What the task requires: Copy the material word for word, beginning with its first line and ending with the line that contains "12: (181, 85)". Leave out the pictures.

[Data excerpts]
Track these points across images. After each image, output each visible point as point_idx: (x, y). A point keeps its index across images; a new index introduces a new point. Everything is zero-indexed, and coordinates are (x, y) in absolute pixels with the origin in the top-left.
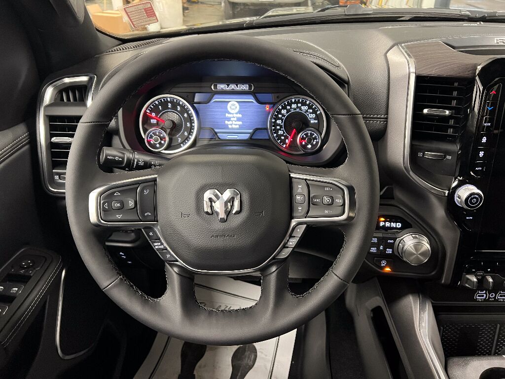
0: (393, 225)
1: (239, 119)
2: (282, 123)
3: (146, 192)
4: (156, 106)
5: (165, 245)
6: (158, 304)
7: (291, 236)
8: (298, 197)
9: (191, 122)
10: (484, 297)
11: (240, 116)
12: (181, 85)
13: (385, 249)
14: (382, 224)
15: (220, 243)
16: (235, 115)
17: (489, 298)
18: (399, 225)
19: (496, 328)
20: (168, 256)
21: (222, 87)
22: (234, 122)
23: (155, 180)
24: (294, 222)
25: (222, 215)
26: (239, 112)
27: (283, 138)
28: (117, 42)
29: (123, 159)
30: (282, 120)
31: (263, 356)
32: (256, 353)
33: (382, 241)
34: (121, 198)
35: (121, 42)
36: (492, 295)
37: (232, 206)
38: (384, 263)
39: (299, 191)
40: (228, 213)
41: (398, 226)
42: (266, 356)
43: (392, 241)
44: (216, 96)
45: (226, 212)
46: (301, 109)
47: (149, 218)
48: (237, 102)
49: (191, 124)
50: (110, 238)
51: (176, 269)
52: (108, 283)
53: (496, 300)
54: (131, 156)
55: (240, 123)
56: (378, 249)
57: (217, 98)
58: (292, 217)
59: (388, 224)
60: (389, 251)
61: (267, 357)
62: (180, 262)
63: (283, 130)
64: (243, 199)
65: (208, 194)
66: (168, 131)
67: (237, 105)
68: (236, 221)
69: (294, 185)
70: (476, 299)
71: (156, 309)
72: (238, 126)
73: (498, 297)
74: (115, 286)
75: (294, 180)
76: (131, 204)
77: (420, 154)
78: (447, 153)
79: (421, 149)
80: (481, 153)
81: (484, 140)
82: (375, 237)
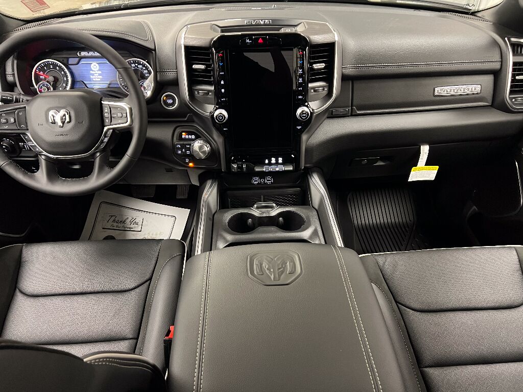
0: (190, 137)
1: (99, 75)
3: (20, 114)
4: (42, 67)
5: (35, 143)
6: (34, 176)
7: (105, 137)
8: (106, 114)
9: (67, 77)
10: (257, 182)
11: (100, 72)
12: (57, 53)
13: (186, 151)
14: (183, 137)
15: (60, 139)
16: (96, 72)
17: (261, 182)
18: (193, 137)
20: (37, 149)
21: (83, 54)
22: (96, 77)
23: (25, 107)
24: (106, 129)
25: (60, 124)
26: (99, 70)
28: (22, 23)
29: (13, 98)
33: (183, 146)
34: (6, 117)
35: (25, 23)
36: (262, 180)
37: (65, 119)
38: (187, 160)
39: (106, 111)
40: (63, 123)
43: (189, 146)
44: (82, 60)
45: (62, 122)
46: (138, 67)
47: (23, 128)
48: (97, 63)
49: (67, 79)
50: (20, 155)
51: (43, 157)
52: (3, 163)
53: (265, 183)
54: (18, 97)
55: (101, 77)
56: (182, 151)
57: (83, 61)
58: (104, 126)
59: (187, 137)
60: (188, 152)
62: (45, 153)
64: (71, 115)
65: (51, 113)
66: (52, 83)
67: (97, 65)
68: (68, 127)
69: (104, 108)
70: (253, 183)
71: (32, 178)
72: (99, 79)
73: (266, 181)
74: (6, 165)
75: (103, 105)
76: (12, 120)
77: (196, 93)
78: (209, 91)
79: (196, 90)
80: (223, 90)
81: (222, 82)
82: (178, 144)
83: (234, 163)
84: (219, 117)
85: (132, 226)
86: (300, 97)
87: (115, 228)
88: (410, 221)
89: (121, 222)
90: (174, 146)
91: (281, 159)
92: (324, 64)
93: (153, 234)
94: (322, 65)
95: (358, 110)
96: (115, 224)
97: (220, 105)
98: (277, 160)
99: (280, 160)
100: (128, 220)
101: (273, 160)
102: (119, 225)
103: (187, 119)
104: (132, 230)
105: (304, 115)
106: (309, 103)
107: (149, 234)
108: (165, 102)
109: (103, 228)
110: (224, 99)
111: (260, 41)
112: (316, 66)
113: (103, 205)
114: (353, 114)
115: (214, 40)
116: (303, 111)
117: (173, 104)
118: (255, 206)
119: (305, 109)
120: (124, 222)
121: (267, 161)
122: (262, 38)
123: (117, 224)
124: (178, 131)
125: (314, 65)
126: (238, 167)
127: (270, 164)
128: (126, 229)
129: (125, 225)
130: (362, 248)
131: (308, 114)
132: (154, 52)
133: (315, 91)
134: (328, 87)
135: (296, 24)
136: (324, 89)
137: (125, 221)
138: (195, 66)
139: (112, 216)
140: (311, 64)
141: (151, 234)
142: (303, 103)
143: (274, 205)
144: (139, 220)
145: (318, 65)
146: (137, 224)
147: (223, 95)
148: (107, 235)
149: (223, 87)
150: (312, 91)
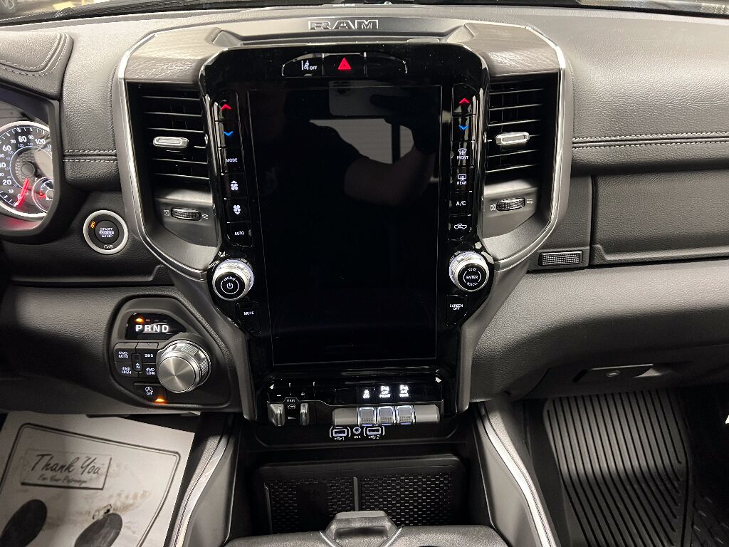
0: (156, 328)
2: (8, 166)
10: (346, 434)
13: (143, 368)
14: (138, 328)
17: (353, 434)
18: (165, 328)
19: (352, 484)
27: (11, 191)
30: (7, 162)
31: (130, 533)
32: (120, 529)
33: (137, 355)
36: (357, 430)
38: (149, 391)
41: (163, 331)
42: (134, 532)
43: (152, 355)
46: (36, 144)
53: (363, 437)
56: (133, 368)
59: (148, 329)
60: (150, 372)
61: (135, 535)
63: (11, 179)
70: (333, 437)
73: (366, 432)
77: (167, 212)
78: (202, 209)
79: (167, 205)
80: (237, 209)
81: (235, 186)
82: (123, 350)
83: (275, 401)
84: (225, 283)
85: (86, 476)
86: (460, 226)
87: (48, 482)
88: (679, 462)
89: (62, 467)
90: (111, 354)
91: (407, 388)
92: (526, 134)
93: (127, 497)
94: (521, 138)
95: (608, 252)
96: (49, 474)
97: (230, 250)
98: (395, 391)
99: (404, 391)
100: (79, 463)
101: (385, 392)
102: (59, 475)
103: (154, 279)
104: (84, 485)
105: (473, 277)
106: (487, 241)
107: (119, 495)
108: (93, 234)
109: (23, 484)
110: (242, 233)
111: (344, 66)
112: (505, 139)
113: (27, 431)
114: (597, 262)
115: (206, 63)
116: (467, 267)
117: (115, 240)
118: (334, 527)
119: (476, 259)
120: (68, 468)
121: (366, 394)
122: (349, 58)
123: (53, 473)
124: (126, 310)
125: (499, 137)
126: (287, 412)
127: (376, 401)
128: (72, 484)
129: (71, 476)
130: (586, 537)
131: (483, 272)
132: (56, 103)
133: (500, 207)
134: (534, 196)
135: (443, 30)
136: (524, 203)
137: (71, 465)
138: (160, 141)
139: (43, 456)
140: (492, 133)
141: (123, 496)
142: (469, 241)
143: (387, 524)
144: (101, 463)
145: (513, 135)
146: (96, 471)
147: (238, 222)
148: (28, 500)
149: (236, 197)
150: (494, 207)
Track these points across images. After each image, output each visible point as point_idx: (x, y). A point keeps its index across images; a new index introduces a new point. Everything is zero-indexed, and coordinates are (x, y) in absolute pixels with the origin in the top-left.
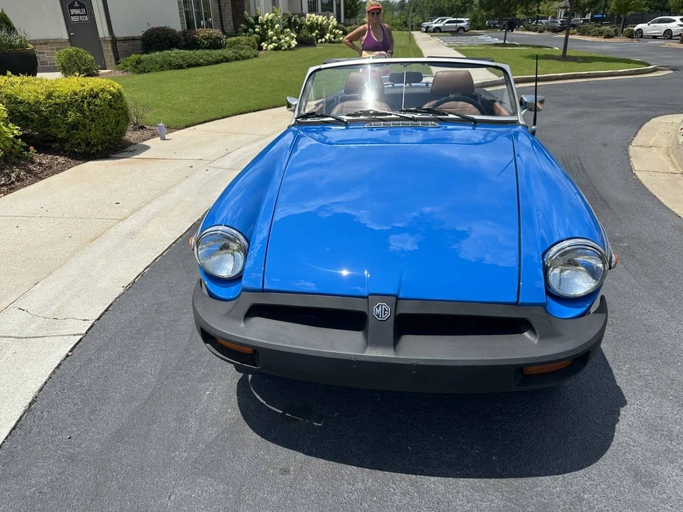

Solution to this task:
Track these points across images. After each image, output each visible point as point_idx: (x, y). A point keeps its index across images; a new index introduces a new point. Everything is zero-indexed, and coordinates are (x, y) in absolute pixels with the origin in the top-left.
0: (393, 225)
1: (239, 119)
2: (282, 123)
3: (146, 192)
4: (156, 106)
5: (165, 245)
6: (158, 304)
7: (291, 236)
8: (298, 197)
9: (191, 122)
10: (484, 297)
11: (240, 116)
12: (181, 85)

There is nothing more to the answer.